Ainsi, avec le nouveau code électoral, des recommandations ont été prises en compte ou le seront, notamment pour ce qui concerne la structure administrative d’appui à la CENI et la transparence de ses travaux, la nécessité de mise à jour du fichier électoral, les procédures d’accompagnement des procédures de vote, l’affichage, la traçabilité et la publication des résultats détaillés.

D’autre part, une autre partie n’a pas encore été matérialisée ou l’a été partiellement, comme les dispositions précises de centralisation progressive des résultats, certains contentieux et recours, les critères de sélection du personnel des bureaux de vote, certaines modalités alternatives de vote. Mais la CENI a la possibilité d’améliorer cette situation.
· · ·
*CONSIGNE 1*
Mettez en forme les lignes des entrées, depuis la toute première jusqu'à celle qui contient « 18. The Great Gig In The Sky », toutes deux comprises, sous la forme d'une liste JSON de chaînes, une chaîne par ligne, sans les lignes vides.

*Données textuelles extraites de la page*
· · ·
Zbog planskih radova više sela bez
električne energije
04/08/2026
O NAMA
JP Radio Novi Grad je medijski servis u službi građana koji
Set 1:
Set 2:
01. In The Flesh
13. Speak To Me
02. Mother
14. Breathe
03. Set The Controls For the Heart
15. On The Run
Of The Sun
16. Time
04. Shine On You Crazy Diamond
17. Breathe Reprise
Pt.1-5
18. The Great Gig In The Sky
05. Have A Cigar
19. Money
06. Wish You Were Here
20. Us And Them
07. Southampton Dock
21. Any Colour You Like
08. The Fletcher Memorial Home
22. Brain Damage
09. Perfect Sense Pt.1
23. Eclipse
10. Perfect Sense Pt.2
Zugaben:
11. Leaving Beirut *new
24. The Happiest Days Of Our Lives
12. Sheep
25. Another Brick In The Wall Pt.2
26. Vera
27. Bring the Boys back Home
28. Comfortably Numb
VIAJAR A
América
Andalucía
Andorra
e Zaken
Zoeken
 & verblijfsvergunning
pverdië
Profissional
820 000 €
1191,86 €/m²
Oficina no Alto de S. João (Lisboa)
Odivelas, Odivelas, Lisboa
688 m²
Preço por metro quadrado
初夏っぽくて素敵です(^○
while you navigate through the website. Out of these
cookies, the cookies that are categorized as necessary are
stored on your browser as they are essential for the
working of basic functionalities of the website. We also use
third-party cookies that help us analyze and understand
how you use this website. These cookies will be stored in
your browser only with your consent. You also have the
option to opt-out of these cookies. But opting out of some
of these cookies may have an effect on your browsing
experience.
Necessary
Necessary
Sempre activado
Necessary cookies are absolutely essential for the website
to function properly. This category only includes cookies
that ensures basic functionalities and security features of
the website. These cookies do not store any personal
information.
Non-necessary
· · ·
*CONSIGNE 2*
Recopiez le passage du texte sur le code électoral allant de « D’autre part, une » à « d’améliorer cette situation. », en remplaçant « contentieux » par « litiges ».

*VOTRE RÉPONSE 1*
[
  "Zbog planskih radova više sela bez",
  "električne energije",
  "04/08/2026",
  "O NAMA",
  "JP Radio Novi Grad je medijski servis u službi građana koji",
  "Set 1:",
  "Set 2:",
  "01. In The Flesh",
  "13. Speak To Me",
  "02. Mother",
  "14. Breathe",
  "03. Set The Controls For the Heart",
  "15. On The Run",
  "Of The Sun",
  "16. Time",
  "04. Shine On You Crazy Diamond",
  "17. Breathe Reprise",
  "Pt.1-5",
  "18. The Great Gig In The Sky"
]

*VOTRE RÉPONSE 2*
D’autre part, une autre partie n’a pas encore été matérialisée ou l’a été partiellement, comme les dispositions précises de centralisation progressive des résultats, certains litiges et recours, les critères de sélection du personnel des bureaux de vote, certaines modalités alternatives de vote. Mais la CENI a la possibilité d’améliorer cette situation.